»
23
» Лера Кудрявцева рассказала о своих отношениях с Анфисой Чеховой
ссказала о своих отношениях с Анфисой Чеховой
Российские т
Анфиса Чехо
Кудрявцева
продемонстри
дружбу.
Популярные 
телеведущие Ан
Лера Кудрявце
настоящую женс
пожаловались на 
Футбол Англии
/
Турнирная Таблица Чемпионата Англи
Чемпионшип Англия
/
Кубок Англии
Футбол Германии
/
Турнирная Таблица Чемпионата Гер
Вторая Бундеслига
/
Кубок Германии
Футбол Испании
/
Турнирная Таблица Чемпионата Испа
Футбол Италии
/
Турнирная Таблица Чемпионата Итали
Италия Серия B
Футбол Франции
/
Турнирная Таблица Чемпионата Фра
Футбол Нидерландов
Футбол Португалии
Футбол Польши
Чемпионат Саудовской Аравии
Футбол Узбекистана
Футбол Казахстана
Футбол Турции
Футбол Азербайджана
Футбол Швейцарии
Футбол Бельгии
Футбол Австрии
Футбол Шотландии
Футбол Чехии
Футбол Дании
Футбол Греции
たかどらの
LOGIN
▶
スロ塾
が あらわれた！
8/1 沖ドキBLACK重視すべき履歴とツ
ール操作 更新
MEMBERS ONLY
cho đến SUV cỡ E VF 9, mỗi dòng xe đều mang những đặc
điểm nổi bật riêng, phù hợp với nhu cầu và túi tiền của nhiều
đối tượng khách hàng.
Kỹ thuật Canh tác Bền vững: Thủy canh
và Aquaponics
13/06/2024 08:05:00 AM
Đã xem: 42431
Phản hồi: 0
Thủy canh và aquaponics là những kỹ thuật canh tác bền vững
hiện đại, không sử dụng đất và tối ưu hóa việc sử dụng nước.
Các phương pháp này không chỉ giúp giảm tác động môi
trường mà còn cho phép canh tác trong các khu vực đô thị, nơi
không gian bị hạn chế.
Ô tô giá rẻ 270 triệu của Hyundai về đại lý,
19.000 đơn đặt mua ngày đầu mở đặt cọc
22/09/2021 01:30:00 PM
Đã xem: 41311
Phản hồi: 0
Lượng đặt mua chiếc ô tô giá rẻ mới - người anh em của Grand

• Work to complete: In full and word for word, write out the data above.

• Answer space:
»
23
» Лера Кудрявцева рассказала о своих отношениях с Анфисой Чеховой
ссказала о своих отношениях с Анфисой Чеховой
Российские т
Анфиса Чехо
Кудрявцева
продемонстри
дружбу.
Популярные 
телеведущие Ан
Лера Кудрявце
настоящую женс
пожаловались на 
Футбол Англии
/
Турнирная Таблица Чемпионата Англи
Чемпионшип Англия
/
Кубок Англии
Футбол Германии
/
Турнирная Таблица Чемпионата Гер
Вторая Бундеслига
/
Кубок Германии
Футбол Испании
/
Турнирная Таблица Чемпионата Испа
Футбол Италии
/
Турнирная Таблица Чемпионата Итали
Италия Серия B
Футбол Франции
/
Турнирная Таблица Чемпионата Фра
Футбол Нидерландов
Футбол Португалии
Футбол Польши
Чемпионат Саудовской Аравии
Футбол Узбекистана
Футбол Казахстана
Футбол Турции
Футбол Азербайджана
Футбол Швейцарии
Футбол Бельгии
Футбол Австрии
Футбол Шотландии
Футбол Чехии
Футбол Дании
Футбол Греции
たかどらの
LOGIN
▶
スロ塾
が あらわれた！
8/1 沖ドキBLACK重視すべき履歴とツ
ール操作 更新
MEMBERS ONLY
cho đến SUV cỡ E VF 9, mỗi dòng xe đều mang những đặc
điểm nổi bật riêng, phù hợp với nhu cầu và túi tiền của nhiều
đối tượng khách hàng.
Kỹ thuật Canh tác Bền vững: Thủy canh
và Aquaponics
13/06/2024 08:05:00 AM
Đã xem: 42431
Phản hồi: 0
Thủy canh và aquaponics là những kỹ thuật canh tác bền vững
hiện đại, không sử dụng đất và tối ưu hóa việc sử dụng nước.
Các phương pháp này không chỉ giúp giảm tác động môi
trường mà còn cho phép canh tác trong các khu vực đô thị, nơi
không gian bị hạn chế.
Ô tô giá rẻ 270 triệu của Hyundai về đại lý,
19.000 đơn đặt mua ngày đầu mở đặt cọc
22/09/2021 01:30:00 PM
Đã xem: 41311
Phản hồi: 0
Lượng đặt mua chiếc ô tô giá rẻ mới - người anh em của Grand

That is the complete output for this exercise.